### Exercise objective:
In the listing below, how many lines hold "output"? Give the number only.

==*==

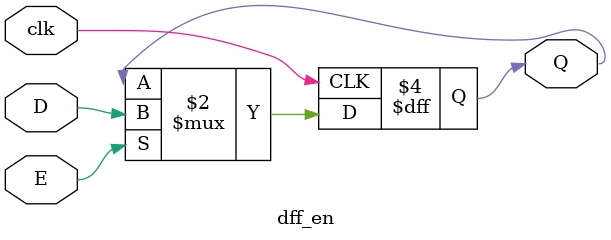
<source format=v>
module dff_en(E, D, Q, clk);
	input E, D, clk;
	output reg Q;

	always @(posedge clk) begin
		if (E) 
			Q <= D;
	end

endmodule
</source>
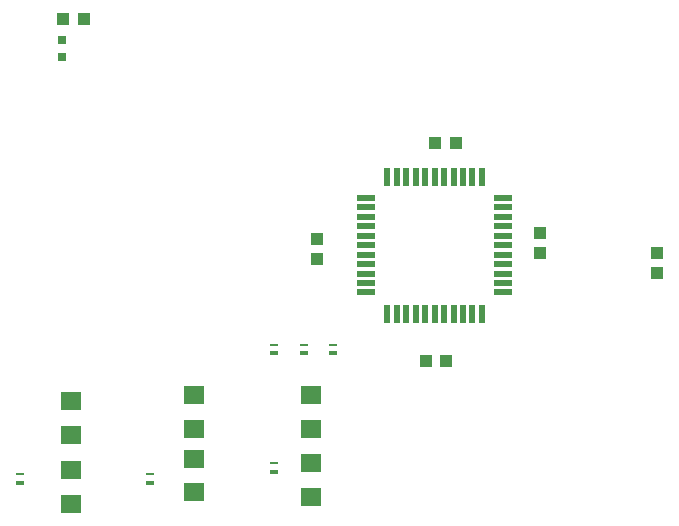
<source format=gbr>
G04 EAGLE Gerber RS-274X export*
G75*
%MOMM*%
%FSLAX34Y34*%
%LPD*%
%INSolderpaste Top*%
%IPPOS*%
%AMOC8*
5,1,8,0,0,1.08239X$1,22.5*%
G01*
%ADD10R,1.000000X1.100000*%
%ADD11R,1.100000X1.000000*%
%ADD12R,0.500000X1.500000*%
%ADD13R,1.500000X0.500000*%
%ADD14R,1.803000X1.600000*%
%ADD15R,0.700000X0.250000*%
%ADD16R,0.700000X0.450000*%
%ADD17R,0.800000X0.800000*%


D10*
X1000980Y558750D03*
X1000980Y541750D03*
D11*
X1093200Y455250D03*
X1110200Y455250D03*
D12*
X1140780Y611400D03*
X1132780Y611400D03*
X1124780Y611400D03*
X1116780Y611400D03*
X1108780Y611400D03*
X1100780Y611400D03*
X1092780Y611400D03*
X1084780Y611400D03*
X1076780Y611400D03*
X1068780Y611400D03*
X1060780Y611400D03*
D13*
X1042780Y593400D03*
X1042780Y585400D03*
X1042780Y577400D03*
X1042780Y569400D03*
X1042780Y561400D03*
X1042780Y553400D03*
X1042780Y545400D03*
X1042780Y537400D03*
X1042780Y529400D03*
X1042780Y521400D03*
X1042780Y513400D03*
D12*
X1060780Y495400D03*
X1068780Y495400D03*
X1076780Y495400D03*
X1084780Y495400D03*
X1092780Y495400D03*
X1100780Y495400D03*
X1108780Y495400D03*
X1116780Y495400D03*
X1124780Y495400D03*
X1132780Y495400D03*
X1140780Y495400D03*
D13*
X1158780Y513400D03*
X1158780Y521400D03*
X1158780Y529400D03*
X1158780Y537400D03*
X1158780Y545400D03*
X1158780Y553400D03*
X1158780Y561400D03*
X1158780Y569400D03*
X1158780Y577400D03*
X1158780Y585400D03*
X1158780Y593400D03*
D14*
X792560Y392740D03*
X792560Y421180D03*
X792560Y334240D03*
X792560Y362680D03*
X996160Y397740D03*
X996160Y426180D03*
X996160Y340510D03*
X996160Y368950D03*
X896860Y397740D03*
X896860Y426180D03*
X896860Y344240D03*
X896860Y372680D03*
D11*
X1288970Y530140D03*
X1288970Y547140D03*
D15*
X990000Y469250D03*
D16*
X990000Y461750D03*
D15*
X965000Y469250D03*
D16*
X965000Y461750D03*
D15*
X1015000Y469250D03*
D16*
X1015000Y461750D03*
D10*
X1190000Y546500D03*
X1190000Y563500D03*
D11*
X1118500Y640000D03*
X1101500Y640000D03*
D10*
X786500Y745000D03*
X803500Y745000D03*
D17*
X785000Y712500D03*
X785000Y727500D03*
D15*
X860000Y359250D03*
D16*
X860000Y351750D03*
D15*
X750000Y359250D03*
D16*
X750000Y351750D03*
D15*
X965000Y369250D03*
D16*
X965000Y361750D03*
M02*

</source>
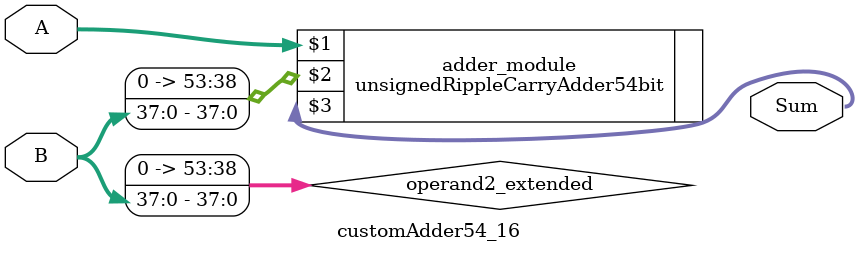
<source format=v>
module customAdder54_16(
                        input [53 : 0] A,
                        input [37 : 0] B,
                        
                        output [54 : 0] Sum
                );

        wire [53 : 0] operand2_extended;
        
        assign operand2_extended =  {16'b0, B};
        
        unsignedRippleCarryAdder54bit adder_module(
            A,
            operand2_extended,
            Sum
        );
        
        endmodule
        
</source>
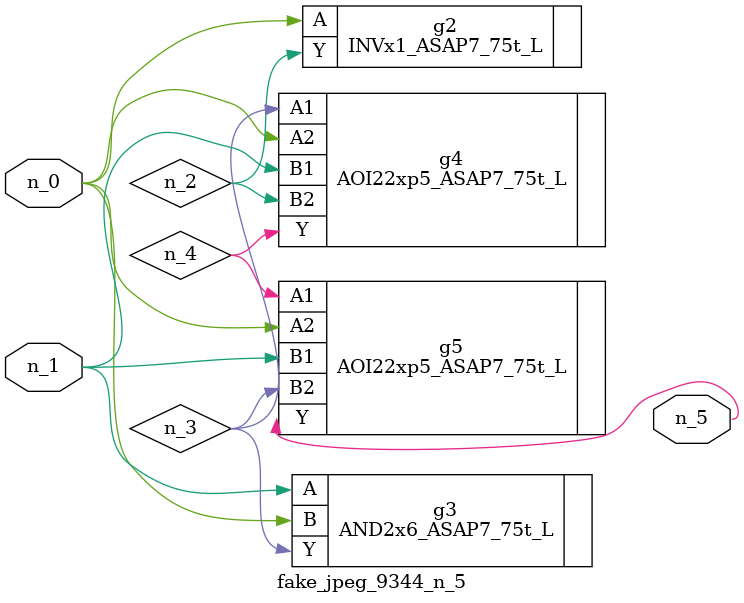
<source format=v>
module fake_jpeg_9344_n_5 (n_0, n_1, n_5);

input n_0;
input n_1;

output n_5;

wire n_2;
wire n_3;
wire n_4;

INVx1_ASAP7_75t_L g2 ( 
.A(n_0),
.Y(n_2)
);

AND2x6_ASAP7_75t_L g3 ( 
.A(n_1),
.B(n_0),
.Y(n_3)
);

AOI22xp5_ASAP7_75t_L g4 ( 
.A1(n_3),
.A2(n_0),
.B1(n_1),
.B2(n_2),
.Y(n_4)
);

AOI22xp5_ASAP7_75t_L g5 ( 
.A1(n_4),
.A2(n_0),
.B1(n_1),
.B2(n_3),
.Y(n_5)
);


endmodule
</source>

==*==

### Response to the task:
3